Around 170 out of 300 Weverse employees are engineers including programmers and UX specialists, Choi said, with veterans from gaming companies or local tech giant Naver with whom it has a partnership.

The app also currently has more than 80 teams of artists represented including BTS, and about eight to nine million monthly active users. It also has a high number of repeat visitors and retention — peak daily active users can number about six million.

Non-Hybe artists are also on the platform, including rival agency YG's top girl group Blackpink, and it is expected to see the number of artists — and fandoms — grow to 100 soon.

More US and Japanese artists are expected to join next year, said Choi but declined to reveal who.

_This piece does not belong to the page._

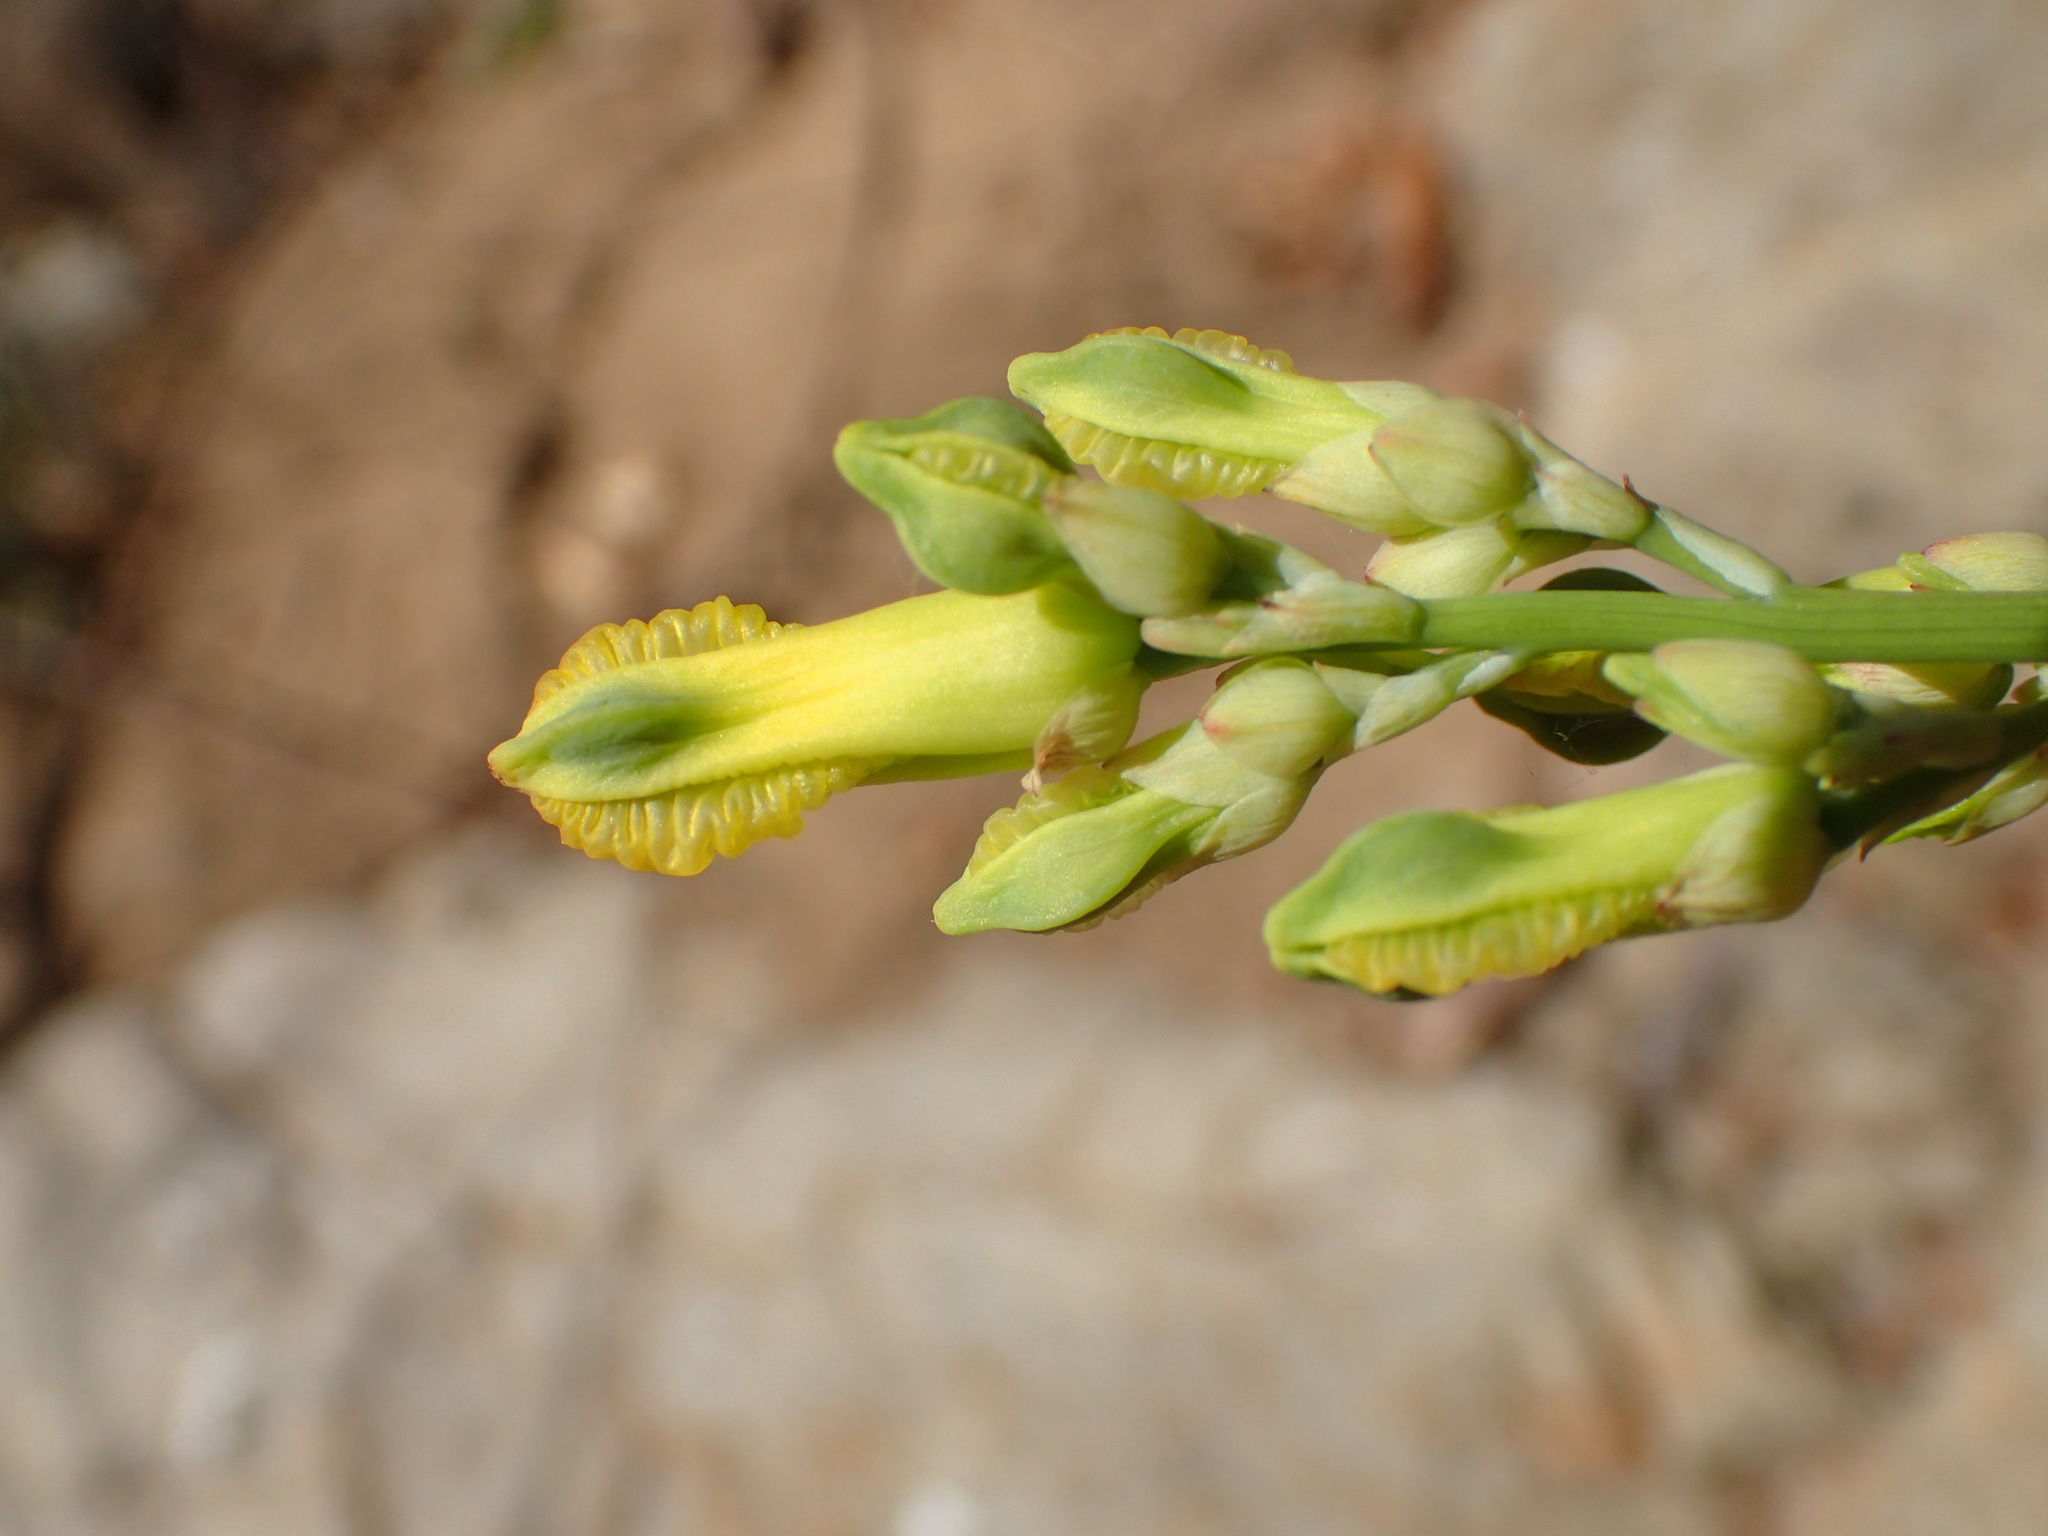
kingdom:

Hybe acquired Ithaca Holdings, representing Ariana Grande and Justin Bieber, in a US$1.05 billion (S$1.42 billion) deal in 2021.

Choi, who worked at gaming company Nexon and Baby Shark content creator Pinkfong before joining Weverse, says the app has added services such as live streaming, Instagram Story-style updates, free and paid content, artist-to-fan interactions and merchandise retailing.

However, Weverse users' 'superfan' qualities make engagement in those services turbo-charged, Choi said.

"For example, we do commerce, but there is no seasonality... We have 80 teams of artists, and some of them are always doing something," he said.

Like K-pop's popularity, the app is also global. Users are based in more than 200 countries and only about 10 per cent of the app users speak Korean, Choi said. Top five countries Weverse users are from include Japan, Indonesia, Mexico, the United States and South Korea.

"There is no other entertainment agency with such a fan platform with enough users for economy of scale," said Lee Hye-in, analyst at Yuanta Securities.

"Such a centralised platform was possible because in K-pop, the agency holds the hegemony — whereas in the US for example, the artists are the centre."